22.08.2018 | 15:01 Uhr | Denise Bergert

Ein Medikament gegen Alzheimer kann Menschen laut einer aktuellen Studie dabei helfen, bewusst zu träumen.

So genannte Klarträume, in denen sich der Träumende bewusst wird, dass er träumt und daraufhin die Kontrolle über seinen Traum übernehmen kann, sind selten. Wissenschaftler forschen bereits seit Jahrzehnten an Techniken, die diese Klarträume stimulieren sollen. Bestimmte Atemtechniken oder Schlafunterbrechungen funktionieren jedoch nicht bei jedem. Forscher der University of Wisconsin-Madison und vom Lucidity Institute auf Hawaii haben nun ein Medikament entdeckt, dass die Wahrscheinlichkeit für bewusstes Träumen erhöht.

Galantamin wird eigentlich zur Behandlung von Alzheimer, Muskelschwund und anderen Krankheiten des zentralen Nervensystems eingesetzt – als Nebeneffekt fördert Galantamin Klarträume. Eine aktuelle Studie zeigt, dass bei der Verabreichung eines Placebos nur bei 14 Prozent der Testpersonen Klarträume erreicht wurden. Mit vier Milligramm Galantamin stieg diese Zahl auf 27 Prozent. Mit der doppelten Dosis war es sogar 42 Prozent der Testteilnehmer möglich, einen Klartraum zu erleben.

Laut den Forschern könnte die Wirkung von Galantamin auf die cholinergen Rezeptoren während der REM-Schlafphase sowie die Wirkung auf das Erinnerungssystem zu einer höheren Wahrscheinlichkeit für bewusstes Träumen führen.
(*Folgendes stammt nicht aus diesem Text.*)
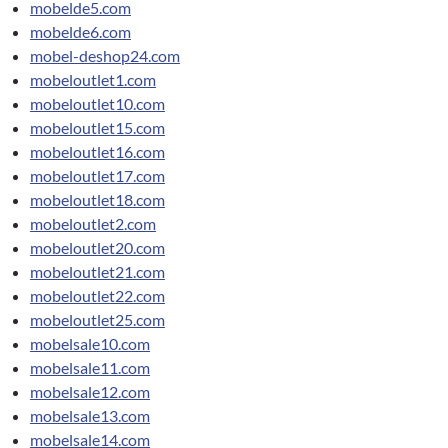
mobelde5.com
mobelde6.com
mobel-deshop24.com
mobeloutlet1.com
mobeloutlet10.com
mobeloutlet15.com
mobeloutlet16.com
mobeloutlet17.com
mobeloutlet18.com
mobeloutlet2.com
mobeloutlet20.com
mobeloutlet21.com
mobeloutlet22.com
mobeloutlet25.com
mobelsale10.com
mobelsale11.com
mobelsale12.com
mobelsale13.com
mobelsale14.com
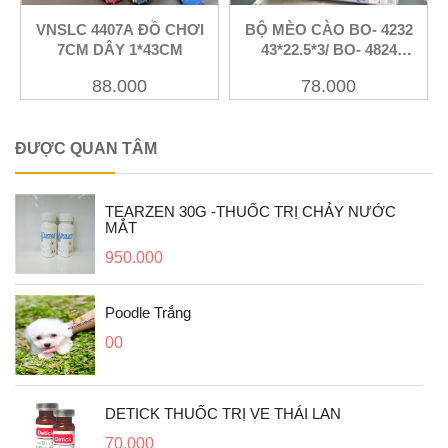
Xem
Xem
BỘ MÈO CÀO BO- 4232
VNSLC 5305 XẺNG
43*22.5*3/ BO- 4824
43*22.5*6.5
78.000
15.000
ĐƯỢC QUAN TÂM
TEARZEN 30G -THUỐC TRỊ CHẢY NƯỚC
MẮT
950.000
Poodle Trắng
00
DETICK THUỐC TRỊ VE THÁI LAN
70.000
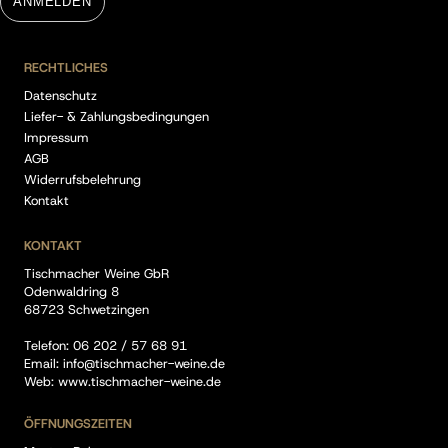
ANMELDEN
RECHTLICHES
Datenschutz
Liefer- & Zahlungsbedingungen
Impressum
AGB
Widerrufsbelehrung
Kontakt
KONTAKT
Tischmacher Weine GbR
Odenwaldring 8
68723 Schwetzingen
Telefon:
06 202 / 57 68 91
Email:
info@tischmacher-weine.de
Web:
www.tischmacher-weine.de
ÖFFNUNGSZEITEN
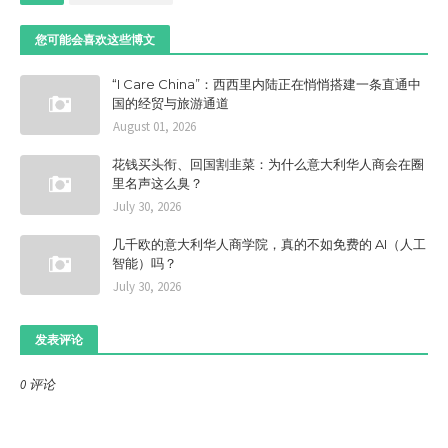
您可能会喜欢这些博文
“I Care China”：西西里内陆正在悄悄搭建一条直通中
国的经贸与旅游通道
August 01, 2026
花钱买头衔、回国割韭菜：为什么意大利华人商会在圈
里名声这么臭？
July 30, 2026
几千欧的意大利华人商学院，真的不如免费的 AI（人工
智能）吗？
July 30, 2026
发表评论
0 评论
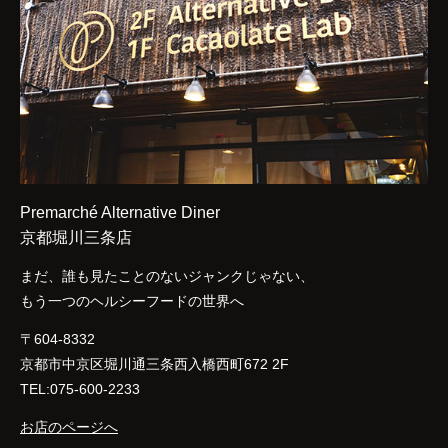
Premarché Alternative Diner
京都堀川三条店
まだ、誰も見たことのないジャンクじゃない、
もう一つのヘルシーフードの世界へ
〒604-8332
京都市中京区堀川通三条西入橋西町672 2F
TEL:075-600-2233
お店のページへ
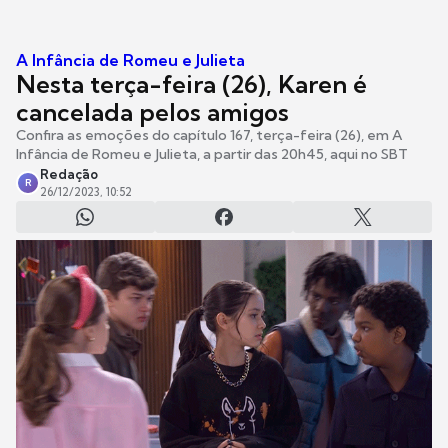
A Infância de Romeu e Julieta
Nesta terça-feira (26), Karen é
cancelada pelos amigos
Confira as emoções do capítulo 167, terça-feira (26), em A
Infância de Romeu e Julieta, a partir das 20h45, aqui no SBT
Redação
R
26/12/2023, 10:52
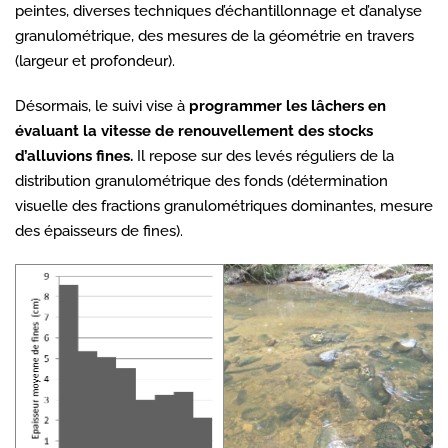
peintes, diverses techniques d’échantillonnage et d’analyse
granulométrique, des mesures de la géométrie en travers
(largeur et profondeur).
Désormais, le suivi vise à
programmer les lâchers en
évaluant la vitesse de renouvellement des stocks
d’alluvions fines.
Il repose sur des levés réguliers de la
distribution granulométrique des fonds (détermination
visuelle des fractions granulométriques dominantes, mesure
des épaisseurs de fines).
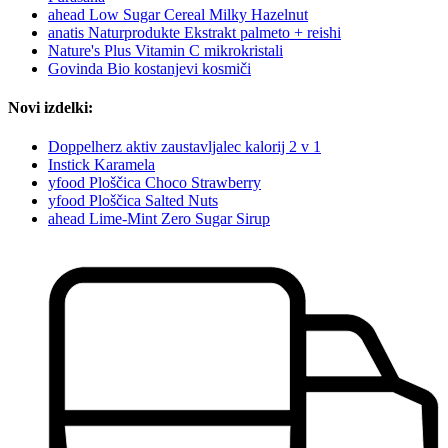
ahead Low Sugar Cereal Milky Hazelnut
anatis Naturprodukte Ekstrakt palmeto + reishi
Nature's Plus Vitamin C mikrokristali
Govinda Bio kostanjevi kosmiči
Novi izdelki:
Doppelherz aktiv zaustavljalec kalorij 2 v 1
Instick Karamela
yfood Ploščica Choco Strawberry
yfood Ploščica Salted Nuts
ahead Lime-Mint Zero Sugar Sirup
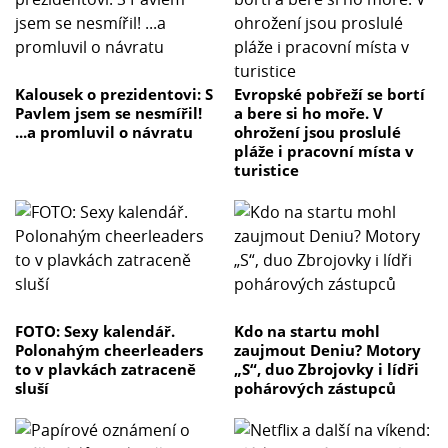
Kalousek o prezidentovi: S
Evropské pobřeží se bortí
Pavlem jsem se nesmířil!
a bere si ho moře. V
...a promluvil o návratu
ohrožení jsou proslulé
pláže i pracovní místa v
turistice
FOTO: Sexy kalendář.
Kdo na startu mohl
Polonahým cheerleaders
zaujmout Deniu? Motory
to v plavkách zatraceně
„S“, duo Zbrojovky i lídři
sluší
pohárových zástupců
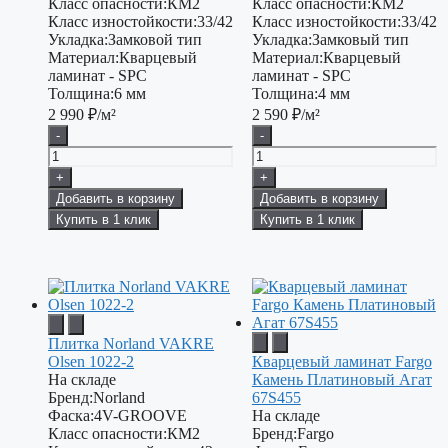
Класс опасности:
КМ2
Класс опасности:
КМ2
Класс изностойкости:
33/42
Класс изностойкости:
33/42
Укладка:
Замковой тип
Укладка:
Замковый тип
Материал:
Кварцевый
Материал:
Кварцевый
ламинат - SPC
ламинат - SPC
Толщина:
6 мм
Толщина:
4 мм
2 990
₽/м²
2 590
₽/м²
-
-
+
+
Добавить в корзину
Добавить в корзину
Купить в 1 клик
Купить в 1 клик
Плитка Norland VAKRE
Olsen 1022-2
Кварцевый ламинат Fargo
На складе
Камень Платиновый Агат
Бренд:
Norland
67S455
Фаска:
4V-GROOVE
На складе
Класс опасности:
КМ2
Бренд:
Fargo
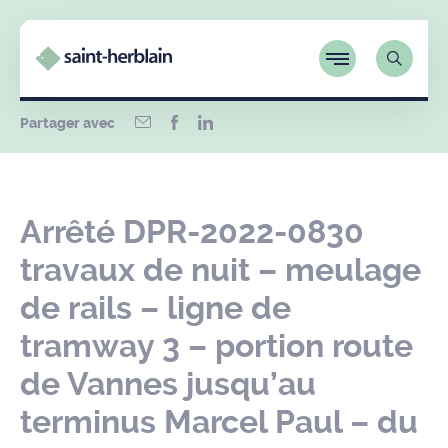
Partager avec
Arrêté DPR-2022-0830
travaux de nuit – meulage
de rails – ligne de
tramway 3 – portion route
de Vannes jusqu’au
terminus Marcel Paul – du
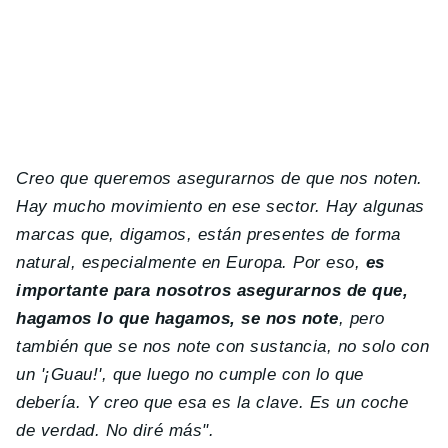
Creo que queremos asegurarnos de que nos noten.
Hay mucho movimiento en ese sector. Hay algunas
marcas que, digamos, están presentes de forma
natural, especialmente en Europa. Por eso,
es
importante para nosotros asegurarnos de que,
hagamos lo que hagamos, se nos note
, pero
también que se nos note con sustancia, no solo con
un '¡Guau!', que luego no cumple con lo que
debería. Y creo que esa es la clave. Es un coche
de verdad. No diré más".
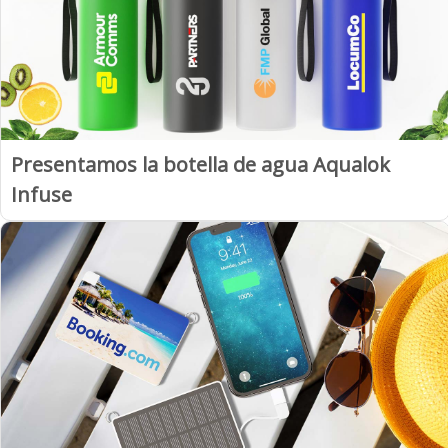
Presentamos la botella de agua Aqualok
Infuse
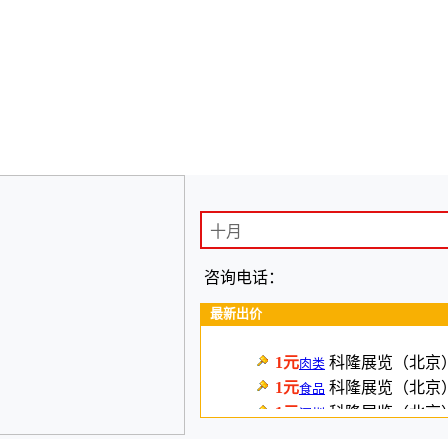
咨询电话：
最新出价
1元
科隆展览（北京
肉类
1元
科隆展览（北京
食品
1元
科隆展览（北京
深圳
1元
植提桥创新科技
南京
Den Wissenschaftlern zufolge könnte bewusstes Träumen eine neue Möglichkeit für Menschen sein, Ängste und Traumata zu verarbeiten. Nun muss jedoch noch erforscht werden, welche möglichen Nebenwirkungen bei der Einnahme von Galantamin auftreten können, bevor das Medikament tatsächlich in der Psychotherapie eingesetzt werden kann. Die Wissenschaftler raten außerdem von Experimenten mit Galantamin ab.